What you should do -
Only lines with the string "wrist" should be returned from the data below.

Structured pose outputs -
══════════════════════════════

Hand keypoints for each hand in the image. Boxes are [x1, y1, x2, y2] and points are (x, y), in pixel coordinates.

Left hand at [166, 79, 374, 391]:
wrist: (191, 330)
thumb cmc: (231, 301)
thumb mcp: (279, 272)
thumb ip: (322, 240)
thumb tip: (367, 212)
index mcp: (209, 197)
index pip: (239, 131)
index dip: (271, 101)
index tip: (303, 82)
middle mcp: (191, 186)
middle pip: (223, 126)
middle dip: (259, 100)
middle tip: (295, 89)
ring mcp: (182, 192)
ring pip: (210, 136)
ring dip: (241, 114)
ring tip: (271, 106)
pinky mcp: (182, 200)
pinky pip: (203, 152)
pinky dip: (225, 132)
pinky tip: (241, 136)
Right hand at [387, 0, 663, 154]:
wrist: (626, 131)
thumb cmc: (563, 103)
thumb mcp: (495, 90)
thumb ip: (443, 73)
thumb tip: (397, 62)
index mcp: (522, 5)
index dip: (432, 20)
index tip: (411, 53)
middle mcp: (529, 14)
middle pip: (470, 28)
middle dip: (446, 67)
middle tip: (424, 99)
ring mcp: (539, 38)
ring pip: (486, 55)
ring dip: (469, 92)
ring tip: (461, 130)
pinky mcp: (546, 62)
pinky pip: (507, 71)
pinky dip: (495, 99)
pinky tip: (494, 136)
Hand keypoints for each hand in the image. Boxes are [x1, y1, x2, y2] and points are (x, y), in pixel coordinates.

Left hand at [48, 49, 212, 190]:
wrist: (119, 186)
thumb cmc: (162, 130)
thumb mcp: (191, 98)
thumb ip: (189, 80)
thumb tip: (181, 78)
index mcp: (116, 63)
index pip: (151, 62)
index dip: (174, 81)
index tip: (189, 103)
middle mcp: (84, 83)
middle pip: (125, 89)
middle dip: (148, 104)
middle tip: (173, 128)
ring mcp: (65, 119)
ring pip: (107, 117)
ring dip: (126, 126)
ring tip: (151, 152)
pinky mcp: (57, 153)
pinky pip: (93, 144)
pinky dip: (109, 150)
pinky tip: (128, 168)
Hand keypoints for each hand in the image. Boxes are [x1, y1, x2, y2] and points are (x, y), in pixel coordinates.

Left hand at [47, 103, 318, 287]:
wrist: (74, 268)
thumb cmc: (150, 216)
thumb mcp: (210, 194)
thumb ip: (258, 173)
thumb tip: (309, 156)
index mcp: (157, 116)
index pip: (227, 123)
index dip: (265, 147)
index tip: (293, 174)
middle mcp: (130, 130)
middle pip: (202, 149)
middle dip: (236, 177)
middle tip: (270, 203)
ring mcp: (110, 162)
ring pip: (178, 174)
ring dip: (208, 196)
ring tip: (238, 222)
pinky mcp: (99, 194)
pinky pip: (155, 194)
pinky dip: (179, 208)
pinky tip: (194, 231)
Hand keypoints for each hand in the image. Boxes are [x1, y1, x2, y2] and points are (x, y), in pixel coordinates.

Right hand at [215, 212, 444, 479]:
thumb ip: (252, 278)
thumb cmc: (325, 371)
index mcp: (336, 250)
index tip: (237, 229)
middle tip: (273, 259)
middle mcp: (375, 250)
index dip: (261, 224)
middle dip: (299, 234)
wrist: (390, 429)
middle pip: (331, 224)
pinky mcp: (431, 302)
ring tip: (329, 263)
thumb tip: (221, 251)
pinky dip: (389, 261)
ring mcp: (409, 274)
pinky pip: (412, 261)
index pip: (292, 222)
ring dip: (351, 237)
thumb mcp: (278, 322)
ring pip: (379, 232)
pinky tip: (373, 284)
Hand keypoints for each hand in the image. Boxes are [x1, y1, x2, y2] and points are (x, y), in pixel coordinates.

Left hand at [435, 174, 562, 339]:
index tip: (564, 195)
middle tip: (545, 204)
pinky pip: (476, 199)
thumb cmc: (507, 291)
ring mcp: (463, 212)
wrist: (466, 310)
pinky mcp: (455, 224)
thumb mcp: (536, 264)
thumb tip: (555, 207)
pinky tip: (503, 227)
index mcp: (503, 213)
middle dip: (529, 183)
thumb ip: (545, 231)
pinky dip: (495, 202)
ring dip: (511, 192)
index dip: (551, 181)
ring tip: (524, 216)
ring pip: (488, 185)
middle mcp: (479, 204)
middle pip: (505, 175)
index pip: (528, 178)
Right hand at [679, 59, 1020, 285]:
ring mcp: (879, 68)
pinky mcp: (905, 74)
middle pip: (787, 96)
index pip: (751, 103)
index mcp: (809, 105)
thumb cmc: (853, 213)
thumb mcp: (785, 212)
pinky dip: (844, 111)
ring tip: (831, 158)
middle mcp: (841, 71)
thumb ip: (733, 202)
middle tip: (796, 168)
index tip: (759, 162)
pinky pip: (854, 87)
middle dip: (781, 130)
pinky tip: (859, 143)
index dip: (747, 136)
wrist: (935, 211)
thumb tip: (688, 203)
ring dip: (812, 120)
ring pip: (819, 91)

══════════════════════════════

Solution to the exercise -
wrist: (191, 330)
wrist: (626, 131)
wrist: (119, 186)
wrist: (74, 268)
wrist: (390, 429)
wrist: (466, 310)
wrist: (935, 211)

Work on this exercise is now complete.